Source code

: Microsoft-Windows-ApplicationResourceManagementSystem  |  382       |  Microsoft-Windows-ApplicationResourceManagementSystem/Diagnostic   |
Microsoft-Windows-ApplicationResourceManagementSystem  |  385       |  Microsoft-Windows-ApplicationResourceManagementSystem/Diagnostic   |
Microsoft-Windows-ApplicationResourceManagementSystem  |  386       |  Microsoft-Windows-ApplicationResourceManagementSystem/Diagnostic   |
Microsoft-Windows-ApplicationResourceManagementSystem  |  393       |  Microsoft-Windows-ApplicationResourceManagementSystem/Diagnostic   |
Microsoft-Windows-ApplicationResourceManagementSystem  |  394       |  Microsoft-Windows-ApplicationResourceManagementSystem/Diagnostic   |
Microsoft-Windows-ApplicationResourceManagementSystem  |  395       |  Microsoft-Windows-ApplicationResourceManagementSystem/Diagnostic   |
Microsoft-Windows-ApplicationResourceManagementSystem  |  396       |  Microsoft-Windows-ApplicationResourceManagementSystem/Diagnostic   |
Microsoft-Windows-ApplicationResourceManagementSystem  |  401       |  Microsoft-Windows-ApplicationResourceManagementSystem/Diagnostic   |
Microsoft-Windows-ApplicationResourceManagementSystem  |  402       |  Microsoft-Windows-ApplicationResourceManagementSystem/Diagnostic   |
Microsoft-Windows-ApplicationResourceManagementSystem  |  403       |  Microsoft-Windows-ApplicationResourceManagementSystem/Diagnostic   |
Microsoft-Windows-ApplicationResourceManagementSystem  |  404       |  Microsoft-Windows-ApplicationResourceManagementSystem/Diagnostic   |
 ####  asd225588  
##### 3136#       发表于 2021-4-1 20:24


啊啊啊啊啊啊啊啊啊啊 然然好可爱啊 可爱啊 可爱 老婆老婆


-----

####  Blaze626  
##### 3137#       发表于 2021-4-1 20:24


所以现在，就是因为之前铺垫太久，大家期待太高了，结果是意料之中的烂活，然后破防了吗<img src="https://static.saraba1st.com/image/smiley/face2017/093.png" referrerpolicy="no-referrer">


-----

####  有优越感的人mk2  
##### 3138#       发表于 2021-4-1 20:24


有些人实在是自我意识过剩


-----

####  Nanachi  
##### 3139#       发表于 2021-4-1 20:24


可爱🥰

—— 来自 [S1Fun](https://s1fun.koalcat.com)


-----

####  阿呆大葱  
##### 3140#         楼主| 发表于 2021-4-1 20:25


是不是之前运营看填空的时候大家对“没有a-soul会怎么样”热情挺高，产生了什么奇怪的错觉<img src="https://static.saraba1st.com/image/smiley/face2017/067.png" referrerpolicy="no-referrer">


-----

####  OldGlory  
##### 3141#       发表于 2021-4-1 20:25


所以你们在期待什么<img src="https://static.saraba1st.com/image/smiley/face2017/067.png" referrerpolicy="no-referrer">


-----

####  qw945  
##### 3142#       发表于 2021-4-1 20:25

* **Your goal**
List every line in the listing above that contains the string "Diagnostic". Case counts.

* **Output for this task**
: Microsoft-Windows-ApplicationResourceManagementSystem  |  382       |  Microsoft-Windows-ApplicationResourceManagementSystem/Diagnostic   |
Microsoft-Windows-ApplicationResourceManagementSystem  |  385       |  Microsoft-Windows-ApplicationResourceManagementSystem/Diagnostic   |
Microsoft-Windows-ApplicationResourceManagementSystem  |  386       |  Microsoft-Windows-ApplicationResourceManagementSystem/Diagnostic   |
Microsoft-Windows-ApplicationResourceManagementSystem  |  393       |  Microsoft-Windows-ApplicationResourceManagementSystem/Diagnostic   |
Microsoft-Windows-ApplicationResourceManagementSystem  |  394       |  Microsoft-Windows-ApplicationResourceManagementSystem/Diagnostic   |
Microsoft-Windows-ApplicationResourceManagementSystem  |  395       |  Microsoft-Windows-ApplicationResourceManagementSystem/Diagnostic   |
Microsoft-Windows-ApplicationResourceManagementSystem  |  396       |  Microsoft-Windows-ApplicationResourceManagementSystem/Diagnostic   |
Microsoft-Windows-ApplicationResourceManagementSystem  |  401       |  Microsoft-Windows-ApplicationResourceManagementSystem/Diagnostic   |
Microsoft-Windows-ApplicationResourceManagementSystem  |  402       |  Microsoft-Windows-ApplicationResourceManagementSystem/Diagnostic   |
Microsoft-Windows-ApplicationResourceManagementSystem  |  403       |  Microsoft-Windows-ApplicationResourceManagementSystem/Diagnostic   |
Microsoft-Windows-ApplicationResourceManagementSystem  |  404       |  Microsoft-Windows-ApplicationResourceManagementSystem/Diagnostic   |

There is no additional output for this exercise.